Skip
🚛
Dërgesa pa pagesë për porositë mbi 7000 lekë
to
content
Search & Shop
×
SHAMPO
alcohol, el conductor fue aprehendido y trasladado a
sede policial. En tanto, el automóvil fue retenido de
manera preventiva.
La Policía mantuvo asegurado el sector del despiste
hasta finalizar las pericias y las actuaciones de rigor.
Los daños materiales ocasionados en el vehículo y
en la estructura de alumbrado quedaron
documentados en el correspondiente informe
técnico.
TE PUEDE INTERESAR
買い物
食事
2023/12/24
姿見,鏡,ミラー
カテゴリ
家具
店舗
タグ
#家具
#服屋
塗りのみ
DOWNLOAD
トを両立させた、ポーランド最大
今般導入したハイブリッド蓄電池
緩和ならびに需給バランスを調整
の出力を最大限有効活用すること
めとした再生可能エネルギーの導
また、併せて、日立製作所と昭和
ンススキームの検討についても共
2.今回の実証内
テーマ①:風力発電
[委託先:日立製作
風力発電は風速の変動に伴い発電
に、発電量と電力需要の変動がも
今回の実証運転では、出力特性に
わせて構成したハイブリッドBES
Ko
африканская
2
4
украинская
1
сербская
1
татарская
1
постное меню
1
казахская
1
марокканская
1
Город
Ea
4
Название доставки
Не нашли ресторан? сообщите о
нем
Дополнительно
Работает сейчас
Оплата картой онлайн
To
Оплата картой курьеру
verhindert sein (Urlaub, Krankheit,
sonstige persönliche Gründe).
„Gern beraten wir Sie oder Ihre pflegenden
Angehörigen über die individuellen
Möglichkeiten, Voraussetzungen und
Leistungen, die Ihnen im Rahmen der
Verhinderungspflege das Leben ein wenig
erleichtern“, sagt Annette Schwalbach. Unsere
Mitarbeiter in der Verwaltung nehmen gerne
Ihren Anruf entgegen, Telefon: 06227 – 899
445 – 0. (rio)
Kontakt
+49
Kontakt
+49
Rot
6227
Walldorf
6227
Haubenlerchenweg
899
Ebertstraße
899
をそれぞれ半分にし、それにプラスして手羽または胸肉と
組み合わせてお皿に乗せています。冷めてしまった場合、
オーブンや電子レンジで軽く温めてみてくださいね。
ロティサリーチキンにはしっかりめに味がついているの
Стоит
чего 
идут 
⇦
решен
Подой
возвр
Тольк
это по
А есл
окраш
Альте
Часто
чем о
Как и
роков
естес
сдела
::::::::::
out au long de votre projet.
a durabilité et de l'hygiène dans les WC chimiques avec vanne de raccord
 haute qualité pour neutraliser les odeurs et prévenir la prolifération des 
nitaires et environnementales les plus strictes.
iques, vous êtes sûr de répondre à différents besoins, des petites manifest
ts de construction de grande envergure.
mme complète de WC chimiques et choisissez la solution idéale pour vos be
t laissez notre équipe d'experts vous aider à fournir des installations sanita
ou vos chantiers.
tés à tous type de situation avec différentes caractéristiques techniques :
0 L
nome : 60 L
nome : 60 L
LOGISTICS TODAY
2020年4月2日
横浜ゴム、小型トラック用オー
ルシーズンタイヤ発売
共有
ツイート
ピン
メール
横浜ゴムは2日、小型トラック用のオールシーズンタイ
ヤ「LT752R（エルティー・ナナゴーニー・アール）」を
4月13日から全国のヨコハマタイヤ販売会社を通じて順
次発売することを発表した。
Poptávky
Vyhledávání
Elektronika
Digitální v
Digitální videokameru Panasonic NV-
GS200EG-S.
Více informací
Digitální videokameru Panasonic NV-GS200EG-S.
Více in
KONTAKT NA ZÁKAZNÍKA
::::::::::
Directions for this task: All lines of the listing that contain the word "Panasonic" should be copied out.

Your solution:
Digitální videokameru Panasonic NV-
Digitální videokameru Panasonic NV-GS200EG-S.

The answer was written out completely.